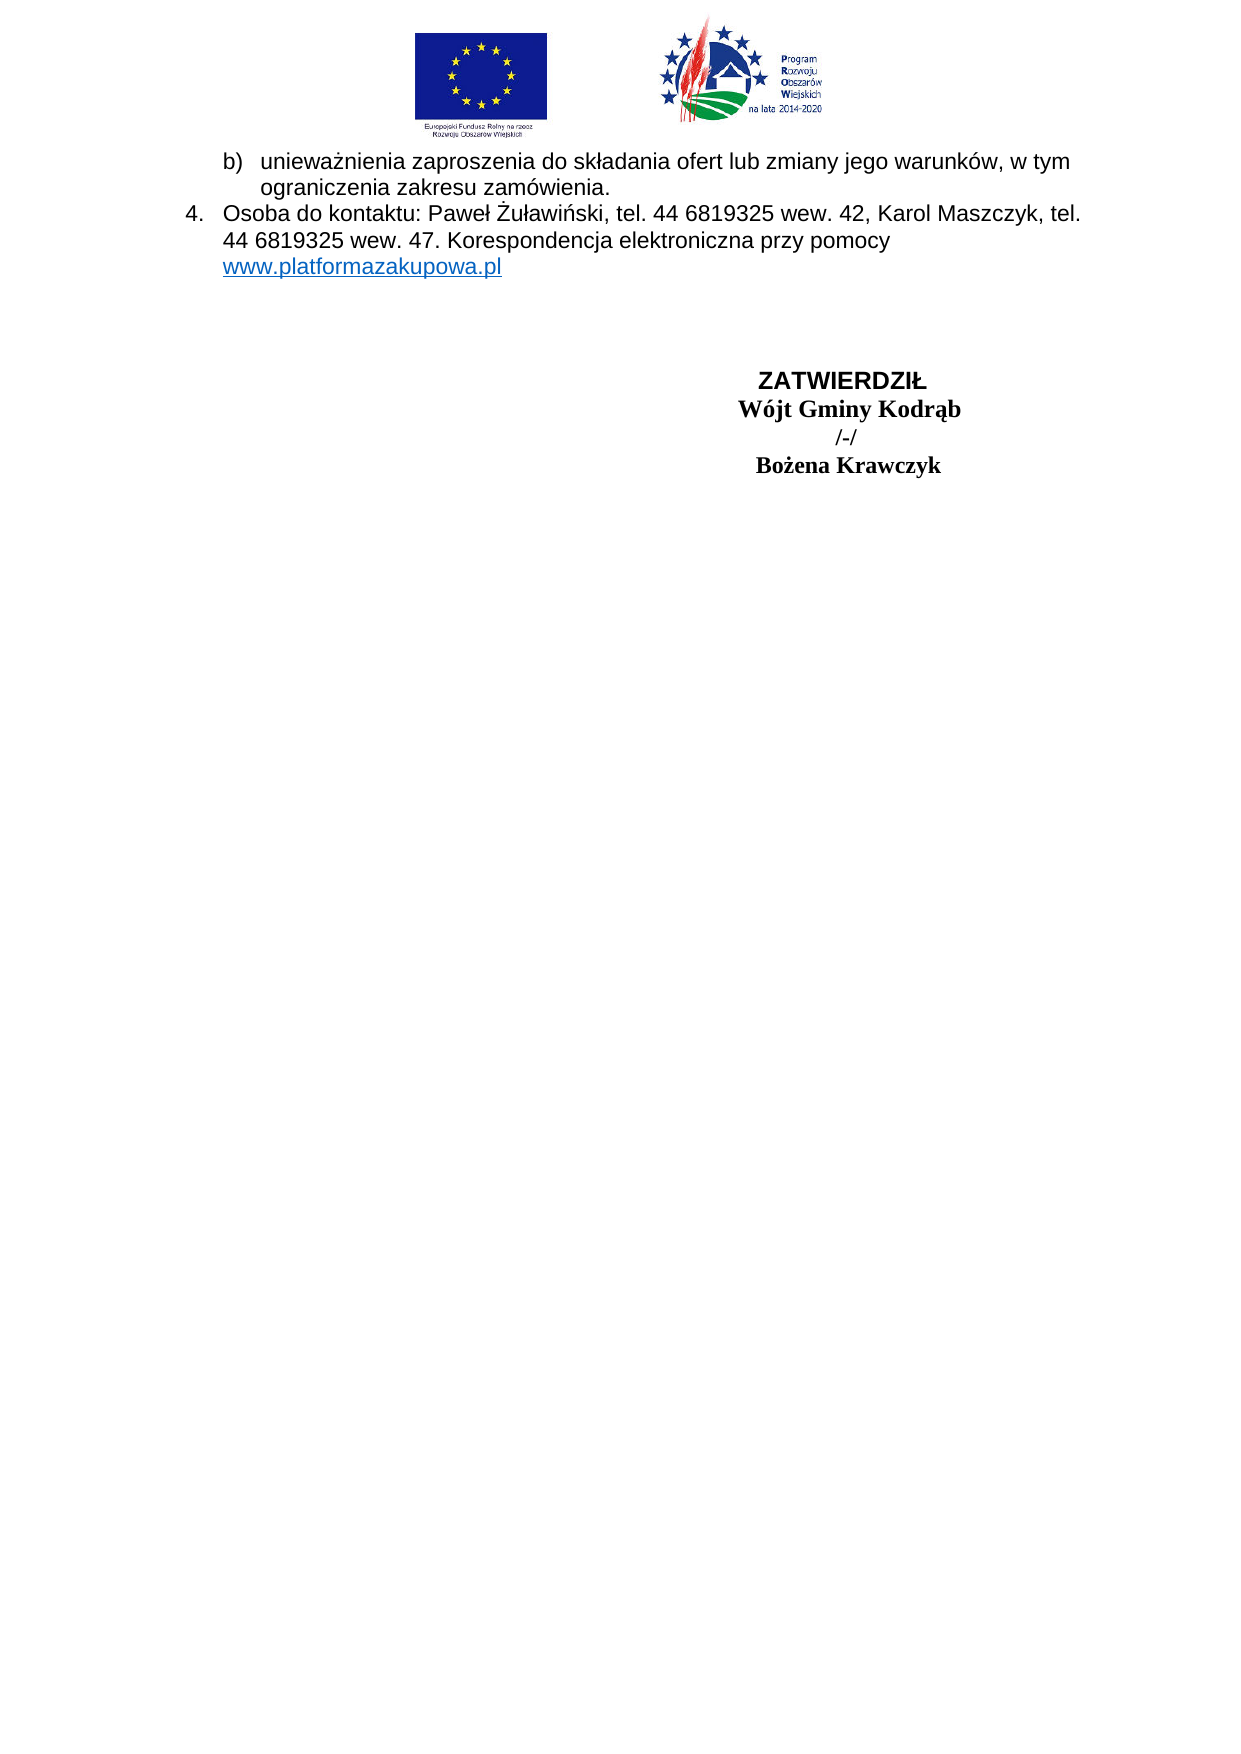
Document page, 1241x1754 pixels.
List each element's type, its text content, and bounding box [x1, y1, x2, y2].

picture [388, 12, 851, 144]
text ZATWIERDZIŁ [443, 366, 1093, 394]
text Wójt Gminy Kodrąb [664, 394, 1093, 423]
list unieważnienia zaproszenia do składania ofert lub zmiany jego warunków, w tym ograniczenia zakresu zamówienia. [223, 148, 1093, 200]
text /-/ [811, 423, 1093, 451]
list Osoba do kontaktu: Paweł Żuławiński, tel. 44 6819325 wew. 42, Karol Maszczyk, tel. 44 6819325 wew. 47. Korespondencja elektroniczna przy pomocy www.platformazakupowa.pl [185, 200, 1093, 279]
text Bożena Krawczyk [664, 451, 1093, 478]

• **Work item**: Repeat each line of the records exactly, dropping the pictures.

• **Written answer**:
Document page, 1241x1754 pixels.
List each element's type, its text content, and bounding box [x1, y1, x2, y2].

picture [388, 12, 851, 144]
text ZATWIERDZIŁ [443, 366, 1093, 394]
text Wójt Gminy Kodrąb [664, 394, 1093, 423]
list unieważnienia zaproszenia do składania ofert lub zmiany jego warunków, w tym ograniczenia zakresu zamówienia. [223, 148, 1093, 200]
text /-/ [811, 423, 1093, 451]
list Osoba do kontaktu: Paweł Żuławiński, tel. 44 6819325 wew. 42, Karol Maszczyk, tel. 44 6819325 wew. 47. Korespondencja elektroniczna przy pomocy www.platformazakupowa.pl [185, 200, 1093, 279]
text Bożena Krawczyk [664, 451, 1093, 478]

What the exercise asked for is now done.